* _Metin Parçası_:
──────────

Kısa süre sonra adalet sisteminde kadınlar için adalet olmadığını fark ettim. Bize dağda ne yaptığımızı sorduklarında öfkelenmeye başladım. Raşit’e neden bir şey yapmadığını sorduklarında bağırmaya başladım. Raşit’in direnmesinin benim için daha da fazla işkence demek olduğunu anlamıyorlar mıydı? Ne tür giysiler giydiğimi ve Raşit’in bedeninde neden hiç görünür bir iz olmadığını (Orağın sapıyla sürekli karnına vurdukları için iç kanaması vardı.) sorduklarında çaresizlik hissiyle ve korkuyla ağlamaya başladım. Bunun üzerine babam haklarında tam olarak ne düşündüğünü söyleyerek polisleri evden kovdu. İşte polisin bana verdiği tüm destek bundan ibaretti.

Ortada bir suç olduğuna dair hiçbir işlem yapılmadı. Polis yürüyüşe gittiğimizi ve dönüşte eve  ‘geç kaldığımızı’  yazan bir tutanak tuttu.

Neredeyse üç yıl oldu ama hâlâ bu yaşadıklarımı düşünmediğim tek bir günüm geçmedi. Güvensizlik hissi, kırılganlık, korku, öfke, çaresizlik, sürekli bunlarla mücadele ediyorum.
Bazen yolda yürürken arkamda ayak sesleri duyduğumda terlemeye başlıyorum, çığlık atmamak için dudağımı ısırıyorum. Dostane dokunuşlarda sıçrıyorum ve sıkı atkılar, fularlar filan takamıyorum. Boğazıma yapışmış iki el gibi geliyorlar bana. Erkeklerin gözünde beliren o belirli bakışı görünce yüreğim hopluyor. O bakış çok sık beliriyor erkeklerin gözünde. Ama pek çok açıdan artık daha güçlü bir insan gibi hissediyorum kendimi. Hayatımın kıymetini hiç olmadığı kadar çok biliyorum. Her günüm bir hediye. Ben hayatım için mücadele ettim ve kazandım. Olumsuz hiçbir tepki beni böyle hissetmekten, bunun olumlu bir şey olduğunu düşünmekten alıkoyamaz.

Erkeklerden nefret etmiyorum. Bu çok kolay olurdu. Hem pek çok erkek de farklı şekillerde zulüm görüyor. Nefret ettiğim ataerkil düzen, erkeklerin kadınlardan üstün olduğuna dair, erkeklerin kadınların sahip olmaması gereken haklara sahip olduklarına dair ve erkeklerin bizlerin haklı sahipleri olduklarına dair o yalanlar silsilesinden nefret ediyorum.

──────────

* _Kayıt Parçaları_:

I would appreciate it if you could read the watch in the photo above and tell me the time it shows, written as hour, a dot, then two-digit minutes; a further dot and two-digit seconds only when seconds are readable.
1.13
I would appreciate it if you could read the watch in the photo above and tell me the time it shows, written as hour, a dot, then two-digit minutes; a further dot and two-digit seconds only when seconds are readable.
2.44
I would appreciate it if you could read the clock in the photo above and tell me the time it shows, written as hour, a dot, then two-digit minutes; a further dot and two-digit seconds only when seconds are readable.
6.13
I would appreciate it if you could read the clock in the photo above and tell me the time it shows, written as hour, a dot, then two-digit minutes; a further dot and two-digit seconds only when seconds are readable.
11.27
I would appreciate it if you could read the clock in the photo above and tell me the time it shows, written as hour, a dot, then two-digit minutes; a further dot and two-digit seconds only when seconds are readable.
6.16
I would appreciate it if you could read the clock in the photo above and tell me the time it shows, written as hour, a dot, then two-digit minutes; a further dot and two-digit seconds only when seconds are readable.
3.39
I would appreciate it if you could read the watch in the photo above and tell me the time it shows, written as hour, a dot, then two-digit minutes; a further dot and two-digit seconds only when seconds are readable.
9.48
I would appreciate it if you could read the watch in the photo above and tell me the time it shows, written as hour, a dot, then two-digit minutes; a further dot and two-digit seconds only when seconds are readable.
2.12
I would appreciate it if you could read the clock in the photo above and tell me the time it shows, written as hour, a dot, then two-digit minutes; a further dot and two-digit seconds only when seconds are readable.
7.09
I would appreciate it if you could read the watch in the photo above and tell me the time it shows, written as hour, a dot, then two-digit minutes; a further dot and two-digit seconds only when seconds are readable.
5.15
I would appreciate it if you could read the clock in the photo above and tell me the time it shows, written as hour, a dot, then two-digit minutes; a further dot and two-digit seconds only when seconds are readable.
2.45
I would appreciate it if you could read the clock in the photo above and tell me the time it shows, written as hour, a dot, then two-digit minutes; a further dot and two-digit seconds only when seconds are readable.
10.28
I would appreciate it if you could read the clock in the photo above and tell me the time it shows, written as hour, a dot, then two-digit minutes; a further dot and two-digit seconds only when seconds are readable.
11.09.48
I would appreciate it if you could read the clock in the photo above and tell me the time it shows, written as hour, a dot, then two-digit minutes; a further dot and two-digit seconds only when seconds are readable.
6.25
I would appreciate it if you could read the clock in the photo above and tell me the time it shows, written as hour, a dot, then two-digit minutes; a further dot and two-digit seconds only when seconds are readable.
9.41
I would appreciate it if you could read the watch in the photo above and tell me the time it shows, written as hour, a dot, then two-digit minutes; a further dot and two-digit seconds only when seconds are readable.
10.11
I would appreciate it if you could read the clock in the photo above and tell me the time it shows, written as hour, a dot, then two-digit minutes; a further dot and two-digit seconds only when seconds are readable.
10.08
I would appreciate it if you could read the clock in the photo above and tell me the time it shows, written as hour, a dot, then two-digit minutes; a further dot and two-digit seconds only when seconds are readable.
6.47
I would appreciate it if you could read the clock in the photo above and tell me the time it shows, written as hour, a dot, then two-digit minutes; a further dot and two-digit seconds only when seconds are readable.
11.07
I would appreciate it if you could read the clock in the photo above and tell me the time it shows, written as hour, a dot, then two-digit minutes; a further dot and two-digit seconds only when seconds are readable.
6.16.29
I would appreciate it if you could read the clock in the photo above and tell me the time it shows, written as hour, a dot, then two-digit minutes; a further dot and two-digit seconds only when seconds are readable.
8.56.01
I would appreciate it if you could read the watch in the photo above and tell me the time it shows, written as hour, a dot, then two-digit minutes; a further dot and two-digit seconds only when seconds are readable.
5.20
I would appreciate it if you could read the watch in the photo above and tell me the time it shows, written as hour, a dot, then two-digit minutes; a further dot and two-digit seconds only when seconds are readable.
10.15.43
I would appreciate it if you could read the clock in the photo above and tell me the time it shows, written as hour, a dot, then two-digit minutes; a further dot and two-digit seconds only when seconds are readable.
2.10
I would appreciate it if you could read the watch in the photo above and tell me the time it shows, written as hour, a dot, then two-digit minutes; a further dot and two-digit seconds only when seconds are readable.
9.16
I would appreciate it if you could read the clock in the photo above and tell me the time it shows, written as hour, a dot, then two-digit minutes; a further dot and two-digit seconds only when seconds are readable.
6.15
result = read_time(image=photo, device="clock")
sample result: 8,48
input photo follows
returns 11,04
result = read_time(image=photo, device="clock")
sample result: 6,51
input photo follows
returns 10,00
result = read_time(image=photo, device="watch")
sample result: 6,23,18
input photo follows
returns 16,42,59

──────────

* _Yazılı İstek_: Bir saldırının ardından adalet sistemiyle yaşananları ve ataerkil düzene duyulan nefreti anlatan metnin devamını, son cümlesinden sonrasını getirerek yazın.

* _Alıştırma Cevabı_:
Feminist arkadaşlarım tecavüze uğradığım için kadın meseleleri ile ilgilendiğimi düşünüyorlar. Öyle değil.  Yaşadığım tecavüz feminist olma nedenlerimden sadece bir tanesi. Neden tecavüzü diğer nedenlerden ayırayım ki? Neden sadece tecavüz istenmeyen bir ilişki biçimi olsun ki? Bize aslında her gün tecavüz edilmiyor mu, sokakta yürürken ve tüm gözler üzerimizdeyken? Bize birer cinsel nesneymişiz gibi davranıldığında da, haklarımız hiçe sayıldığında da ve pek çok farklı biçimlerde ezildiğimizde de tecavüz edilmiyor mu bize? Kadınların ezilmesi tek bir boyutta ele alınamaz. Örneğin bir sınıf analizi yapmak çok mühim ama bu bile çoğu tecavüzün kişinin kendi mensubu olduğu sınıfta gerçekleştiğini anlatmaya yetmiyor.

Kadınlar farklı şekillerde ezildikleri sürece tecavüze uğrama tehlikeleri hep var olacak. Tecavüzün hep etrafımızda olduğunu ve farklı biçimleri olduğunu idrak etmeliyiz. Sessizlik içinde üstünü kapamamalıyız tecavüzün ve tecavüzü olduğu gibi algılamalıyız; yalnızca tecavüz edenin suçlu olduğu bir şiddet suçu olarak.

Hayatta kaldığım için kelimelerle ifade edemeyeceğim kadar mutluyum. Tecavüze uğramak yine kelimelerle ifade edemeyeceğim kadar korkunçtu ama hayatta kalmak bence bundan çok daha önemli. Bir kadının elinden böyle hissetme hakkını alıyorsanız, değer yargılarınız ile ilgili son derece yanlış bir şeyler var demektir. Eğer birisi saldırıya uğruyorsa ve hayatta kalabilmek için onu dövmelerine izin veriyorsa, hiç kimse o kişinin kendi rızası ile dövüldüğünü düşünmez. Söz konusu tecavüz olduğunda ise kadına neden kendine bunu yapmalarına izin verdiği sorulur hep, neden direnmediği, yaşadığı şeyden zevk alıp almadığı.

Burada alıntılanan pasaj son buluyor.